### [What this task involves]
Within the material below, how many lines carry the word "ankle"? State only the number.

### [Records shown]
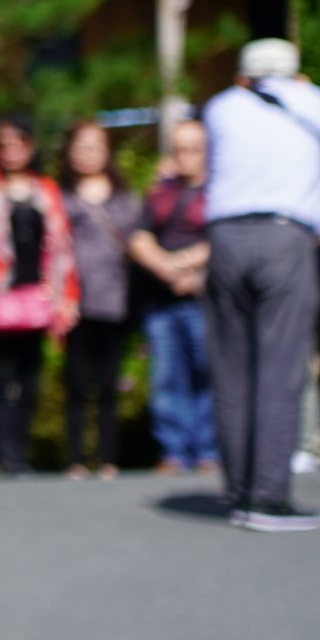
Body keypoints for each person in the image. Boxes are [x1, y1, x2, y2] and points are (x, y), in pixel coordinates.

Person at [202, 37, 320, 530]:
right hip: (285, 237)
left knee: (232, 369)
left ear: (243, 74)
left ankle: (240, 490)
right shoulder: (312, 101)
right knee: (280, 367)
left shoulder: (220, 107)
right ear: (294, 72)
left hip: (224, 239)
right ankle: (268, 497)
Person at [0, 116, 73, 477]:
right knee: (0, 380)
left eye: (18, 142)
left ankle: (20, 451)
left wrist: (65, 296)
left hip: (37, 298)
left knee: (30, 379)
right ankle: (4, 454)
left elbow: (61, 247)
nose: (11, 150)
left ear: (31, 146)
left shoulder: (45, 189)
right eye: (3, 143)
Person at [129, 116, 218, 473]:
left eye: (193, 149)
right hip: (161, 300)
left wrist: (185, 268)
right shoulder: (160, 193)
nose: (186, 156)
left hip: (202, 300)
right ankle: (174, 451)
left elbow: (220, 240)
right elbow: (138, 239)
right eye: (180, 149)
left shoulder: (219, 193)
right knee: (166, 378)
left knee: (207, 375)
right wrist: (168, 269)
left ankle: (209, 450)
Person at [60, 119, 141, 479]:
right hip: (74, 302)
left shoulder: (125, 198)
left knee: (109, 384)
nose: (89, 153)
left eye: (96, 146)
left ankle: (108, 458)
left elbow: (138, 241)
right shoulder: (59, 195)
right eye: (82, 146)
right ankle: (75, 458)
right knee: (77, 383)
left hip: (115, 300)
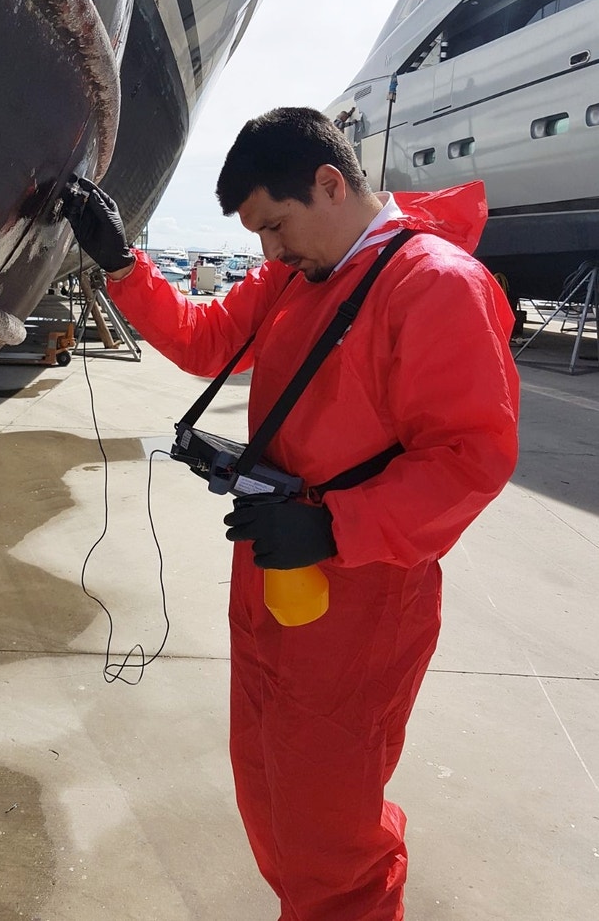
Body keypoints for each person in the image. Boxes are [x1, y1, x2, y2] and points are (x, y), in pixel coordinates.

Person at [62, 107, 519, 921]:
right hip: (277, 562)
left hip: (362, 590)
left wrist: (338, 526)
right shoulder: (300, 272)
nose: (266, 251)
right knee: (272, 786)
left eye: (274, 226)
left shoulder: (436, 284)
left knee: (328, 822)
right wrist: (123, 264)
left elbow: (470, 458)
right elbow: (208, 342)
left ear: (330, 183)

### [Expected answer]
8